# Extract to read:
That is just for starters. Important as it might be, there is much more to the ambition of this book than to provide a compilation of interpretations of that decisive event in human history, of who thought Herod, Pilate, Jesus and anyone else guilty or guiltless, of who condemned whom for what, and of who stood by neither entirely culpable nor blameless.
Insofar as it offers a catalogue of versions of the trial of Jesus, its range is nothing short of extraordinary. From Matthew, Mark and Luke, the Babylonian Talmud, Sanhedrin and the Qur’an, David Lloyd Dusenbury takes the reader to a variety of texts from well and lesser-known Roman, medieval, Renaissance and early modern authors, and on to such philosophical figures as Voltaire, Rousseau and Nietzsche as well as 20th-century constitutional lawyers such as Carl Schmitt and Hans Kelsen. Dusenbury tells us that his book originated from an aborted review of the 2015 English translation of Giorgio Agamben’s Pilate and Jesus (2013). The Innocence of Pontius Pilate is that review completed. It is the book of an article published in 2017 in the Journal of Law and Religion. In it, Dusenbury judged the Italian Agamben (he of the critique of the “techno-medical despotism” of Covid quarantines and closings) and found him wanting. In Agamben’s view, Pilate did not formally condemn Jesus. There was no trial, only the semblance of one. Given the absence of judicial procedure, Jesus was not punished, rather, strictly speaking, he was (mortally) “injured”. In his article, Dusenbury conducted a philological critique of Agamben’s Pilate and Jesus’s philological arguments. Now in the book under review, Dusenbury extends this critique and adds a line-up of theological, literary and philosophical authorities in support of the counter-thesis: there was a trial, there was due process, Pilate was a legitimate Roman authority to deliver a judgement, which he did. He condemned Jesus to death by crucifi xion. But he did not kill Christ. He could not have done so, if only because he did not know what he was doing. One could therefore say that Pilate was innocent, but not because he washed his hands of Jesus’ trial. Then again, one could side with St Augustine and find Pilate guilty, since he condemned an innocent man.

# Your instructions:
Transcribe the book review word for word, starting with "That is just" and going on through "culpable nor blameless.".

# Entries supplied:
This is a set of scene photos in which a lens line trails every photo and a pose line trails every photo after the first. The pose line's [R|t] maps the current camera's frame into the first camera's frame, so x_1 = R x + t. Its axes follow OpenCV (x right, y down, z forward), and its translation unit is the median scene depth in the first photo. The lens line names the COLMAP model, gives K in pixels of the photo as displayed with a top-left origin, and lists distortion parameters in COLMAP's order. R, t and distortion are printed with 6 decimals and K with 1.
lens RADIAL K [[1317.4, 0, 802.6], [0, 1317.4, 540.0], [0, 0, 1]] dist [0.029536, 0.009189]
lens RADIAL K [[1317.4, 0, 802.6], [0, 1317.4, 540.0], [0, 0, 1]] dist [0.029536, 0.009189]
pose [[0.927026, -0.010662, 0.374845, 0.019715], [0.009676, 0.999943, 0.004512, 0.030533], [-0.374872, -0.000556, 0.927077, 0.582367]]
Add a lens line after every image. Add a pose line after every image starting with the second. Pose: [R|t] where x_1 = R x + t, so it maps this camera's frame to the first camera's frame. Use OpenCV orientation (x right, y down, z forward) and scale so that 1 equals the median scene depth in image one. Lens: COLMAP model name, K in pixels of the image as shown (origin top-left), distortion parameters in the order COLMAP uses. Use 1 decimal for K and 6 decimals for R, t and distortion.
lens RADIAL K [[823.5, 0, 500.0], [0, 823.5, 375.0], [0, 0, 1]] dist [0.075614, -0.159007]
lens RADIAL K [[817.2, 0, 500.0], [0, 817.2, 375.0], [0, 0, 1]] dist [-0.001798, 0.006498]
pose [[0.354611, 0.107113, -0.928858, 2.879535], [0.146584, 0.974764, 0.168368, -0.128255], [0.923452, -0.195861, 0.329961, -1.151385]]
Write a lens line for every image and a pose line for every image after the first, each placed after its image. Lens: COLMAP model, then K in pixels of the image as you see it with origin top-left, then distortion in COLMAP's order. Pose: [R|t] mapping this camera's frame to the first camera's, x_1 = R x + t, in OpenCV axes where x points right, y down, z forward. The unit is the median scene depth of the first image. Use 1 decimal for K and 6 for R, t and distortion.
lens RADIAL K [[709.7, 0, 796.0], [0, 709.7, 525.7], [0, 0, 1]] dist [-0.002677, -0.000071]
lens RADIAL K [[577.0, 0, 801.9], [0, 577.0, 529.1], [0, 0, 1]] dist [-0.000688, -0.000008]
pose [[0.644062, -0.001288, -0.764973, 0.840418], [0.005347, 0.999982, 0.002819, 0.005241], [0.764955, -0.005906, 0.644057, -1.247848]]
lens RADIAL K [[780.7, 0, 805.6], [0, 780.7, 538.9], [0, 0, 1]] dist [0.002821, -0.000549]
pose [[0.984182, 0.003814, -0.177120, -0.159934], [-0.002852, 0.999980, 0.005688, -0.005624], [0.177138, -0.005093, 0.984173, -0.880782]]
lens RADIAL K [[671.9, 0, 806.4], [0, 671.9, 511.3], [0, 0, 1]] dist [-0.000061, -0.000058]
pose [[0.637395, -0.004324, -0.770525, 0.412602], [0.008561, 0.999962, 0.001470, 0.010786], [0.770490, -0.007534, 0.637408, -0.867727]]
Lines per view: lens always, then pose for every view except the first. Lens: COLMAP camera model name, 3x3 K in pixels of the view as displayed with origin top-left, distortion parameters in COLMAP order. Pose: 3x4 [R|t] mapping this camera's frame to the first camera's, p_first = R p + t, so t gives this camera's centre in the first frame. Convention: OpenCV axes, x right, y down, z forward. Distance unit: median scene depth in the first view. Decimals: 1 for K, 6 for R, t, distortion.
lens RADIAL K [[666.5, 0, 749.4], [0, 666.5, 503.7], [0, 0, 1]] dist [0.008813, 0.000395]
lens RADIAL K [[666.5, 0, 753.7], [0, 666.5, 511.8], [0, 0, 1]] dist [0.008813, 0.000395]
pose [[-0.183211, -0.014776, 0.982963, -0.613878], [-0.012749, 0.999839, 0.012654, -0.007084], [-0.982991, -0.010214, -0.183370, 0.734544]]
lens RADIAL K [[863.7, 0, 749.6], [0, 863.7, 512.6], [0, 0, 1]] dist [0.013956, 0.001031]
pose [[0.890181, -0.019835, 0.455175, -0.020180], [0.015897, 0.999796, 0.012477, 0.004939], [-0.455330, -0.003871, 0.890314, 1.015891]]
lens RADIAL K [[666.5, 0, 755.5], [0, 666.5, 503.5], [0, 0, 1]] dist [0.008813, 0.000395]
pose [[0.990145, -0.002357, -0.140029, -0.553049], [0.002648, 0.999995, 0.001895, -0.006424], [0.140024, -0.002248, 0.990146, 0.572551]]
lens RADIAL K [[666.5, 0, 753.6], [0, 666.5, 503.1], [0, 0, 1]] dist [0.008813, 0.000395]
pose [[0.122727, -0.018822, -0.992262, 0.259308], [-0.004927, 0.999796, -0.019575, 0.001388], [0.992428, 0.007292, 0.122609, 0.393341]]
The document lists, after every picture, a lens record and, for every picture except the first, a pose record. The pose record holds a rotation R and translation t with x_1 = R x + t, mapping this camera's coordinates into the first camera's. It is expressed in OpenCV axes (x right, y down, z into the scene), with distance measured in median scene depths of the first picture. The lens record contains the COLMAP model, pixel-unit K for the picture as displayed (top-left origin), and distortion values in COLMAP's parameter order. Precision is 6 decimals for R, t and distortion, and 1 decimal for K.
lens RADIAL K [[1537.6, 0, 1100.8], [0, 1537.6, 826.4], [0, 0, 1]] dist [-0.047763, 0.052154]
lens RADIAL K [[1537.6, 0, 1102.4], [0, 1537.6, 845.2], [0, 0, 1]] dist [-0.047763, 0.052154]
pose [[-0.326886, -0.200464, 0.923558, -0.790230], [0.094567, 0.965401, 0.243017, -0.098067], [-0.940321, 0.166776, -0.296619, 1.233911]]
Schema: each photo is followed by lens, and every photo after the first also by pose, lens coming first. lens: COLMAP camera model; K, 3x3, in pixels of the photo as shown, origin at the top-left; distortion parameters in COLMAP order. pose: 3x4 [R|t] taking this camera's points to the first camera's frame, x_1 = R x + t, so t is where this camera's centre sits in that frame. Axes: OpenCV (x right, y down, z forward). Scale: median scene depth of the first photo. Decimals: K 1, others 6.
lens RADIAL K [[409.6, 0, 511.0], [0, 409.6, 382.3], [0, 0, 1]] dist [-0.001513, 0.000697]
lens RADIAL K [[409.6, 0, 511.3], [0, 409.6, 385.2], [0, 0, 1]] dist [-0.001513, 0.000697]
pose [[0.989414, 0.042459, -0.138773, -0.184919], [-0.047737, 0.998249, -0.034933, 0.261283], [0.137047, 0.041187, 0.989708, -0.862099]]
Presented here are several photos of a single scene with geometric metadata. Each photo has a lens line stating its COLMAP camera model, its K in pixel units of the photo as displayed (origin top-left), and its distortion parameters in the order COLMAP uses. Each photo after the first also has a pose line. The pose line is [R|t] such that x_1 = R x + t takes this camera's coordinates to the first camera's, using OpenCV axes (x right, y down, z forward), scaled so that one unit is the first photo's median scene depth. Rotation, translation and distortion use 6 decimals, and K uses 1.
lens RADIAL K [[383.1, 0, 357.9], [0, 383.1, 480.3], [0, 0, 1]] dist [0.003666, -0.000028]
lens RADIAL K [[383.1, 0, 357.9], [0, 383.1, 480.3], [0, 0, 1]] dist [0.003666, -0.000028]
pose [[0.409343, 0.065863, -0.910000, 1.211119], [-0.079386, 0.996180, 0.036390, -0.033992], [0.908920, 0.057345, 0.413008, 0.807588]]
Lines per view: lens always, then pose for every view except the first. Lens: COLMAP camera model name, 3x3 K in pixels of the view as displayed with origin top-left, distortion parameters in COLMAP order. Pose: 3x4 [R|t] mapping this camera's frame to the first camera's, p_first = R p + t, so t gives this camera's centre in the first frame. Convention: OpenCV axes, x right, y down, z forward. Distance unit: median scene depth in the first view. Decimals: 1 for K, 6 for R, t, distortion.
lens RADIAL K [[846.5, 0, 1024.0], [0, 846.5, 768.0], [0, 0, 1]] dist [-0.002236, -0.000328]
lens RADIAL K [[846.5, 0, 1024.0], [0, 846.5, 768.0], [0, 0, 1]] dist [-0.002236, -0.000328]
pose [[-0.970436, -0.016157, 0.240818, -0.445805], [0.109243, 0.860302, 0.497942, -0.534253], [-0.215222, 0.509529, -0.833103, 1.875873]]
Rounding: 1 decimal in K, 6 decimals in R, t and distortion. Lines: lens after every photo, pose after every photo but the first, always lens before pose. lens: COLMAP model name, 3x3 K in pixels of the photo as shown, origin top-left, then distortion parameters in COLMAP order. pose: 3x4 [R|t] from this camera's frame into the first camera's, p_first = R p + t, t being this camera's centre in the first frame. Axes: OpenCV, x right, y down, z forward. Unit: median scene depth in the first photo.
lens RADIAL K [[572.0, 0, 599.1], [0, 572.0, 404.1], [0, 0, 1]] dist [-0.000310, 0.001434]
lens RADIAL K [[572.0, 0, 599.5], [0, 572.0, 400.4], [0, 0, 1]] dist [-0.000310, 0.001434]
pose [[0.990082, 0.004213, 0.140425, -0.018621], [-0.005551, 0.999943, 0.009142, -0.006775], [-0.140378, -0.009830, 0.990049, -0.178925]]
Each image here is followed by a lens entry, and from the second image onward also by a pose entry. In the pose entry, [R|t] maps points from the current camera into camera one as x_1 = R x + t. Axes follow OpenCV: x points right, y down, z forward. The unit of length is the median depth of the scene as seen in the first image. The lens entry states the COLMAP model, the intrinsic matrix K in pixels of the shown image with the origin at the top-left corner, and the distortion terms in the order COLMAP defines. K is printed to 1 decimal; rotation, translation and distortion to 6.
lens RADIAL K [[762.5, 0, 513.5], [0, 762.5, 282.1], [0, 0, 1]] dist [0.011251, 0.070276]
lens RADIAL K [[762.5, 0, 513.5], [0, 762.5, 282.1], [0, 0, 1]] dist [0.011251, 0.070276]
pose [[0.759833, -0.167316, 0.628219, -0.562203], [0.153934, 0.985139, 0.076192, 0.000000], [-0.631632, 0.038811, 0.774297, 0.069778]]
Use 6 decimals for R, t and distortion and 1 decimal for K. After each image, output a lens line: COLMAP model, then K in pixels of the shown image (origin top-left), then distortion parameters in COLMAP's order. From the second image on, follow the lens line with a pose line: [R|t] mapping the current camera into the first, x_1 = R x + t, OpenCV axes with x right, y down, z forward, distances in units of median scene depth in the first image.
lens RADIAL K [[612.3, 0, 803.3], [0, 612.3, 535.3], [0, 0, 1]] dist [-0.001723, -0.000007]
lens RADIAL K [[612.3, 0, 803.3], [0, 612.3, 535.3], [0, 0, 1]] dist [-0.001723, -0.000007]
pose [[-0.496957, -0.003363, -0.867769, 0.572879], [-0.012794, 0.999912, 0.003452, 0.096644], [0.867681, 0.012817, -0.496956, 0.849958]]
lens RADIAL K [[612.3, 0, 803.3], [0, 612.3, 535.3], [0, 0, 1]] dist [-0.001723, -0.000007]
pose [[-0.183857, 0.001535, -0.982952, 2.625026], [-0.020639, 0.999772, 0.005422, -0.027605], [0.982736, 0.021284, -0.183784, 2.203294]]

# Task answer:
That is just for starters. Important as it might be, there is much more to the ambition of this book than to provide a compilation of interpretations of that decisive event in human history, of who thought Herod, Pilate, Jesus and anyone else guilty or guiltless, of who condemned whom for what, and of who stood by neither entirely culpable nor blameless.